The Iraqi central bank has taken legal action against several banks and customers who went against official instructions regarding the sale of hard currency between from 2012 to 2014, during former Prime Minister Nouri al-Maliki’s rule, the Anadolu news agency reported on Sunday. The Central Bank said in a statement to Anadolu that along with the legal proceedings taking place, “heavy fines are being collected,” noting that “the bank’s audit teams are currently working on such actions in coordination with judicial authorities on financial irregularities.” The statement comes only two days after the release of official documents from the Finance Committee in the Iraqi parliament which exposed the smuggling of billions of dollars out of Iraq through a number of banks and financial companies between 2006 and 2014 when Maliki was in power. One of the documents dated Oct. 8, 2014, showed that the local Iraqi al-Huda bank used foreged documents when it had purchased foreign currency from the central bank for the years 2012, 2013 and 2014, during which a total of $6.5 billion were transferred to banks and companies in Jordan.
Iraq’s Commission of Public Integrity also announced in August the transfer of at least 2171 senior officials, including 13 ministers, to misdemeanor courts on charges of corruption. The ministers of defense, trade, electricity and former transportation were among the most wanted by judicial authorities.

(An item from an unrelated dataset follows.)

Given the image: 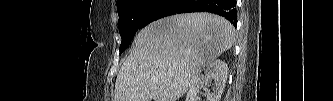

Late last month, an Iraqi trade ministry media adviser was killed by a bomb attached to his car had allegedly been planning to hand over files accusing the ministry of corruption to the country’s Integrity Commission, officials in the ministry’s legal department told Reuters.
Baghdad’s Central Investigative Court for Terrorism and Organized Crime said in a statement that four trade ministry security guards confessed to blowing up Trade Minister Milas Mohammed Abdul Kareem’s media adviser, Nadhim Naeem.